Speaking after the 2019 surges, Nolan took issue with claims that such raids led to arrests of low-level offenders rather than kingpins.
“If you sell fentanyl, you are not small, that’s all there is to it,” she said, according to a report in the Brattleboro Reformer.
“If you sell fentanyl, you can potentially kill someone,” she added. “Frankly, the same is true of meth, crack, powder, heroin. … We don’t see this as small-time behavior. These are the people who are making it possible for [out-of-state] dealers to operate here.”
Speaking to VTDigger, Nolan called one of her proudest achievements her role in the opening of a recovery center for women in Lamoille County. The facility provides a “holistic approach” to assist women not only battling substance abuse but those who have also suffered from domestic and sexual violence.
A ‘measured’ approach
Michael Desautels runs Vermont’s federal public defender’s office, which represents about 60 percent of the criminal defendants who come into federal court. He said Nolan was someone he could trust and someone who has always been open to discussion.
“I told her I couldn’t have asked for more than that,” he said.
In one instance, Desautels said, he strongly disagreed with the way a certain case was being handled by Nolan’s office, so he wrote her a letter.
“She said, ‘Come on over and talk,’ so we did,” Desautels said. “I think my points were listened to. I wouldn’t say there was a 180-degree change in policy or practice but it certainly was received and I believe it was respected.”
Desautels, who has held the same job through the tenures of four previous U.S. attorneys, said that Nolan brought more gun charges than others, particularly what had been a rarely used charge of being a known drug user in possession of a firearm.
“Before Christina Nolan you wouldn’t have seen a lot of those,” he said.
Her rationale was that drugs and firearms were a lethal mix, Desautels said. In bringing that charge, he added, the prosecutor’s office was not necessarily looking to put those people in prison but to ensure they couldn’t have a gun again, and if they did, seek a harsher sentence.
The hardline approach has led to clashes with criminal justice reforms backed by some county prosecutors.
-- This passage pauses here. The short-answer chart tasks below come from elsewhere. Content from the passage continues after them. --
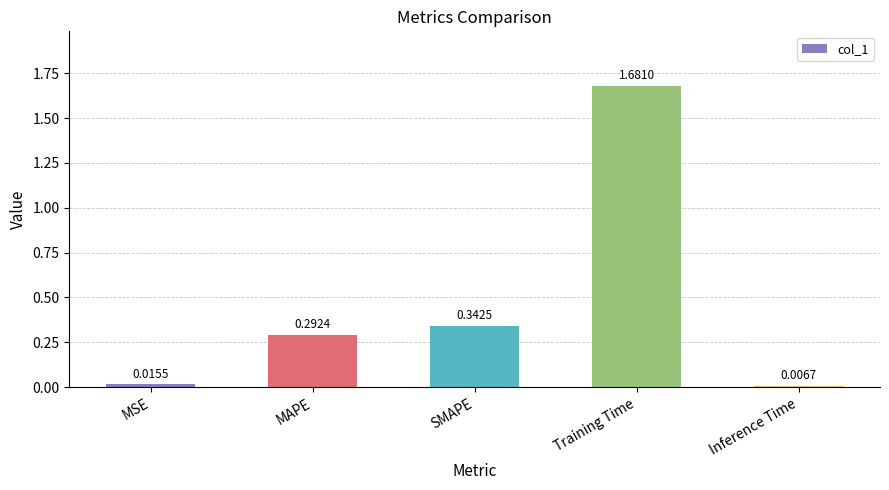

How many bars are there in total?

5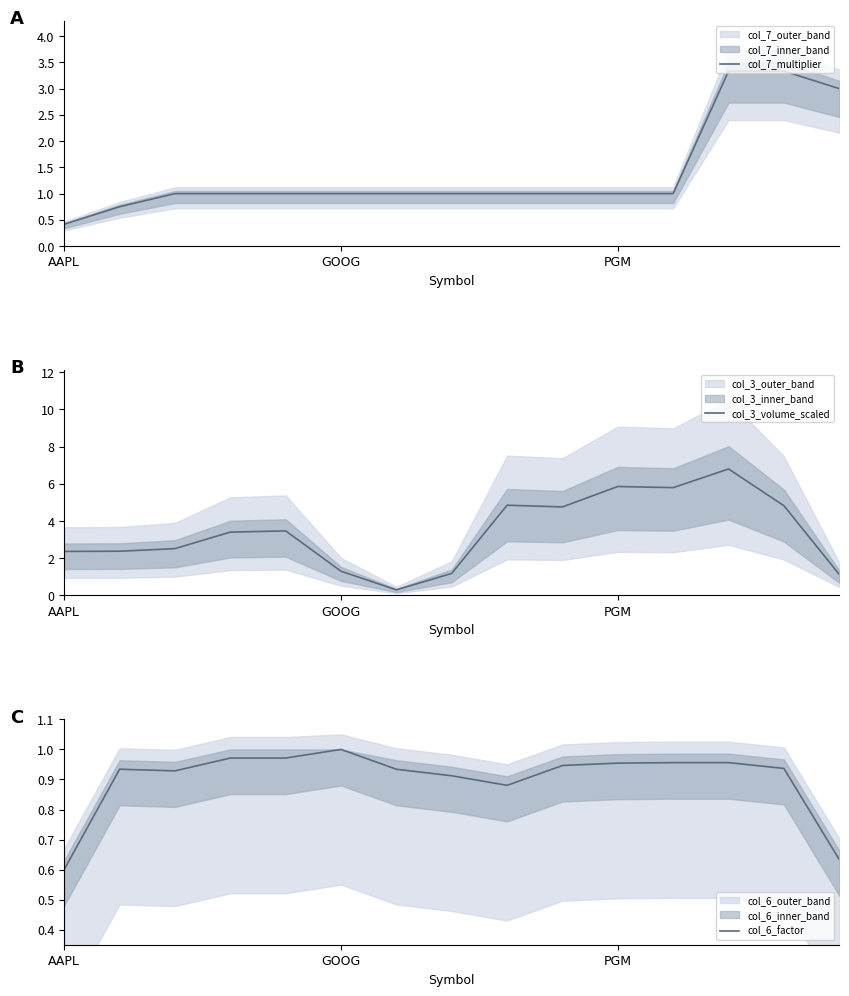

Reading left to right, extract all data points from this chart.

col_7_multiplier: 0.4	0.8	1.0	1.0	1.0	1.0	1.0	1.0	1.0	1.0	1.0	1.0	3.3	3.3	3.0
col_3_volume_scaled: 2.4	2.4	2.5	3.4	3.5	1.3	0.3	1.2	4.9	4.8	5.9	5.8	6.8	4.8	1.1
col_6_factor: 0.6	0.9	0.9	1.0	1.0	1.0	0.9	0.9	0.9	0.9	1.0	1.0	1.0	0.9	0.6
In one case, shortly after taking office, Nolan released a statement pushing back against Chittenden County State’s Attorney Sarah George’s support for safe injection facilities in Vermont.
In such facilities, people can use drugs under medical supervision and without fear of prosecution, often coupled with avenues to addiction treatment and other social services.
Nolan, her statement, appeared to be threatening prosecution if safe injection facilities came to Vermont.
“Exposure to criminal charges would arise for users and [facility] workers and overseers. The properties that host [them] would also be subject to federal forfeiture,” the statement read.
George could not be reached for comment for this story.
Robert Sand, the founding director of Vermont Law School’s Center for Justice Reform and a former Windsor County state’s attorney, said he saw Nolan as taking a “measured” approach while in office, though he didn’t view her as a reformer.
“I frankly was impressed with the way she maintained some balance even in the face of a pretty conservative, and I might even say, right-leaning administration,” Sand said.
“With President Trump and William Barr as the AG, it’s not surprising the Vermont U.S. attorney was not perceived as a criminal justice reformer,” he said. “If the U.S. attorney for Vermont got too far out ahead of William Barr or Donald Trump, that person would be gone.”
Nolan, in a recent interview, said she believed she had strong relationships with county prosecutors across Vermont, though she acknowledged at times they didn’t always agree.
“Where there is a difference of opinion, that never impeded our ability to work on cases,” she said. “You can have an honest debate and disagreement and then come down on different sides.”